Brynn is just being Brynn. Independent and forward, she rides her own line. She barks orders, such as “Staff, please!” warning riders to yield for passing whips, and admonishes members who stray from the edge, and tread on a planted field. She banters with adults in a cheeky fashion. Hunting boosts Brynn’s spirits – but it also instills good manners, which keeps her truculent teenage side at bay (for which her father and I are grateful).

Meanwhile, as her parents, in order to fight our feelings of helplessness, we do what we can. Martin is an avid hiker and five years ago, he channeled his energy into founding “Xtreme Hike,” a fundraising event for the DC Metro Chapter of the Cystic Fibrosis Foundation. Held annually in late September, participants tackle a 25-mile, mountainous hike, in a single day. As a participant myself, I reached out to friends and family for donations before our most recent hike, held at Wintergreen Resort.

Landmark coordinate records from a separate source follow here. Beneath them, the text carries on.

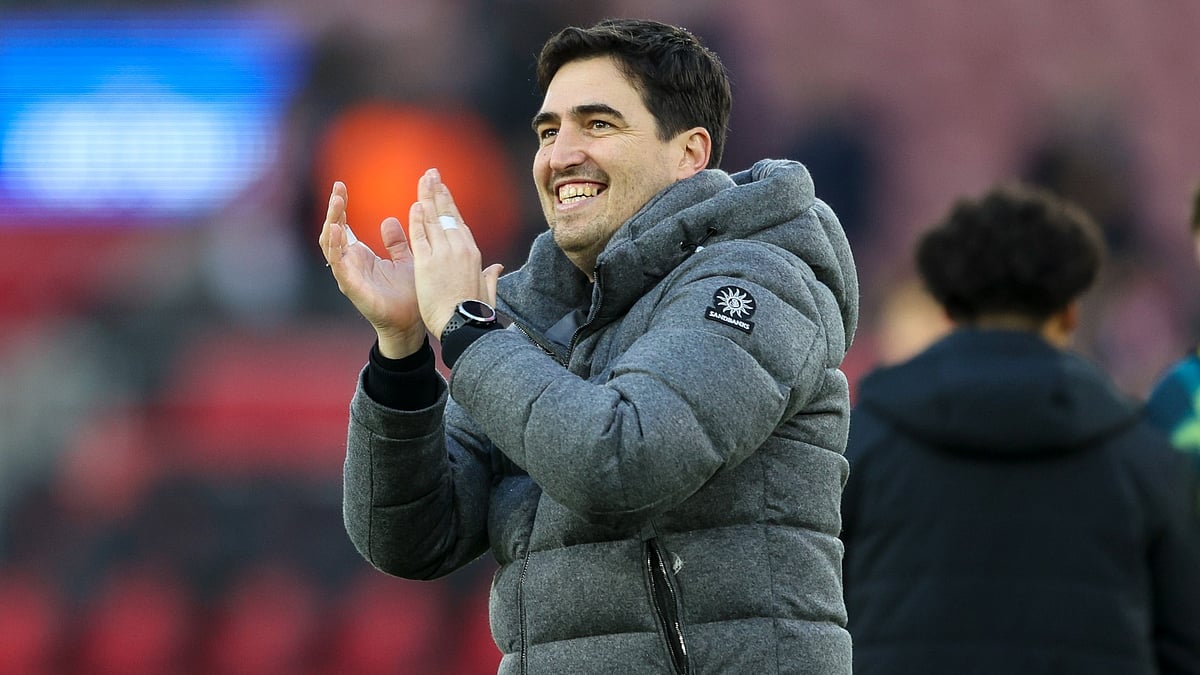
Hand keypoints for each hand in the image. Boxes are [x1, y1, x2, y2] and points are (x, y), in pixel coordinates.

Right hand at [318, 181, 426, 357]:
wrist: (411, 322)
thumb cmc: (407, 294)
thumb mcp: (405, 260)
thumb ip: (396, 242)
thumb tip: (388, 220)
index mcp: (360, 256)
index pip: (343, 226)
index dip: (341, 207)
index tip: (341, 186)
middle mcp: (350, 264)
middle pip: (333, 232)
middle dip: (334, 210)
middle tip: (338, 189)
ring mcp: (349, 276)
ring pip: (330, 246)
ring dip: (332, 224)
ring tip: (337, 204)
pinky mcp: (352, 288)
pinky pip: (339, 266)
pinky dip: (335, 248)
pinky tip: (337, 231)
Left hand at [408, 169, 503, 339]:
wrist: (464, 326)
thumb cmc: (476, 313)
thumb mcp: (488, 292)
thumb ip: (491, 277)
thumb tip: (498, 267)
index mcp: (473, 254)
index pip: (458, 222)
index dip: (450, 205)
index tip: (443, 190)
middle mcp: (459, 248)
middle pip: (446, 214)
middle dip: (438, 192)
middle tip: (431, 174)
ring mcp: (443, 253)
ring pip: (433, 219)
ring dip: (427, 197)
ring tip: (423, 180)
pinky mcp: (426, 263)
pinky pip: (419, 236)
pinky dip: (417, 220)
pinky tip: (415, 205)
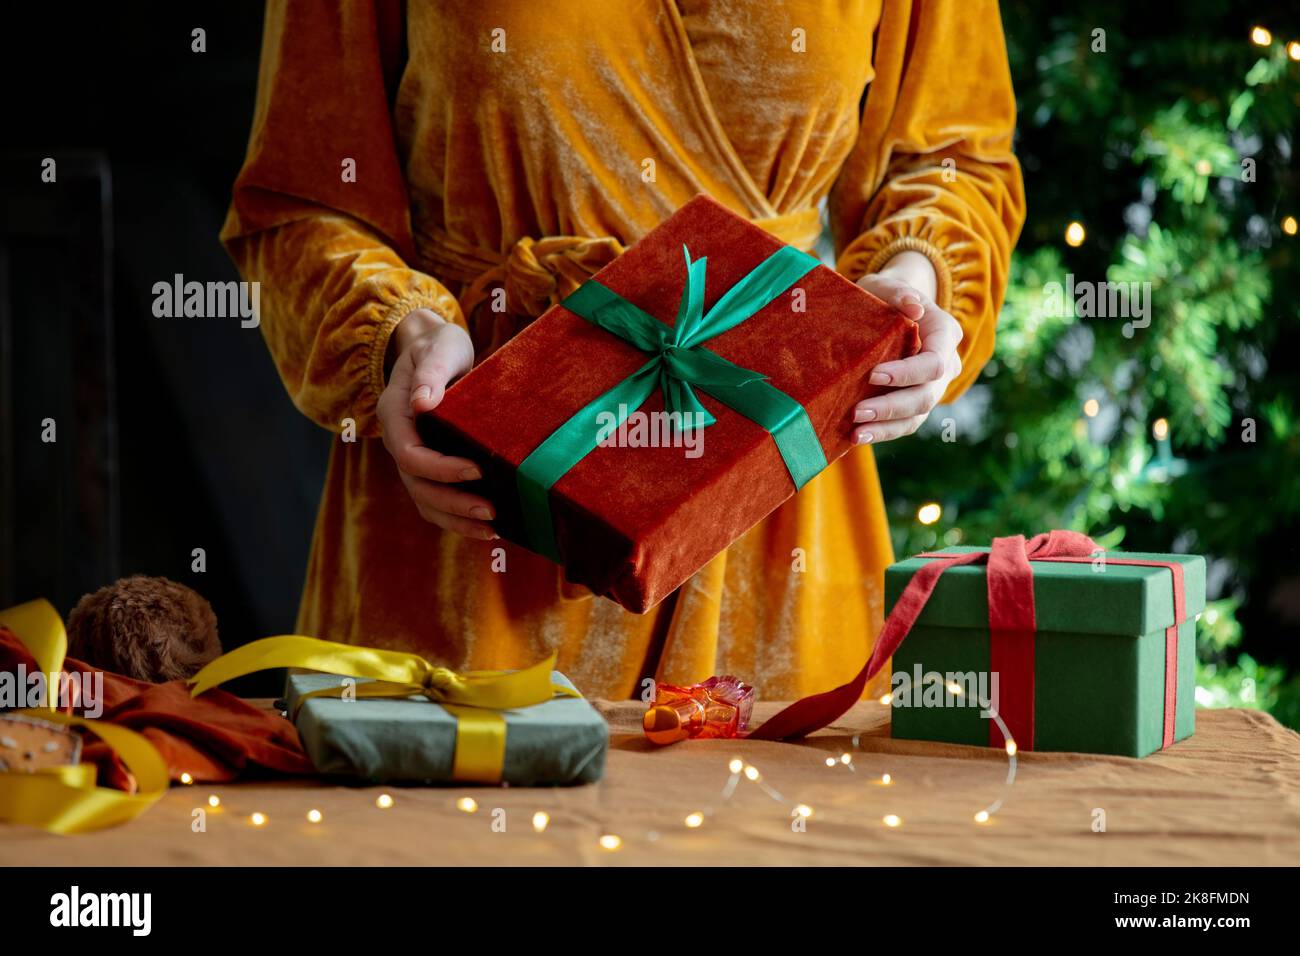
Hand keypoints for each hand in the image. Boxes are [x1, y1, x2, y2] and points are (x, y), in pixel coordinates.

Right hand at [376, 309, 496, 538]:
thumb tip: (423, 403)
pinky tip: (488, 528)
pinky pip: (435, 500)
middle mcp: (398, 441)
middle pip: (416, 485)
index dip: (440, 468)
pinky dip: (457, 517)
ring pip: (424, 500)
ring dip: (455, 519)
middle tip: (491, 512)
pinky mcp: (428, 467)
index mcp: (395, 414)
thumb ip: (432, 373)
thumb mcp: (440, 348)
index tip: (477, 469)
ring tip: (492, 530)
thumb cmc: (440, 346)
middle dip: (452, 503)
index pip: (408, 453)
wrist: (434, 350)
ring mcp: (412, 457)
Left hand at [852, 252, 962, 443]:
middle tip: (857, 412)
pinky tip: (855, 438)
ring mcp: (932, 387)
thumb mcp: (888, 284)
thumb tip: (913, 307)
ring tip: (855, 435)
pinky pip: (904, 424)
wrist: (892, 308)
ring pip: (916, 417)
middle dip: (892, 407)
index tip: (874, 375)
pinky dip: (882, 432)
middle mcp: (945, 365)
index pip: (933, 362)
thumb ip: (898, 292)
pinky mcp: (915, 403)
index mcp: (945, 334)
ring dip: (885, 428)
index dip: (907, 373)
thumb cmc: (887, 294)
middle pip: (926, 396)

Brynn’s friends and fans in our equestrian community contributed over $13,000 of the nearly $16,000 that I raised. Potomac Hunt members were responsible for the bulk, but there are always several horse people whom I’ve never met, but who have somehow, somewhere crossed Brynn’s path. And the kindness of the equestrian community keeps me going when I’m feeling low.

“Am I going to have to wear my vest for the rest of my life?”
Compliance is always a struggle with Brynn.

“Yes, Brynn, you’ll have to do thumping. Even as an adult.”
What I really want to say is: “I hope not. I hope that someday you’ll be free from this cumbersome machine, from your nebulizer, from the hospital visits and antibiotics. I look forward to the day when you cough, and my heart doesn’t sink with dread because I know that you are sick again.”

A Christmas Wish
Maybe, with the progress made in medical research because of the Cystic Fibrosis Foundation, just maybe there will be a day when I will be able to say, “You’re free, Brynn. You are free.”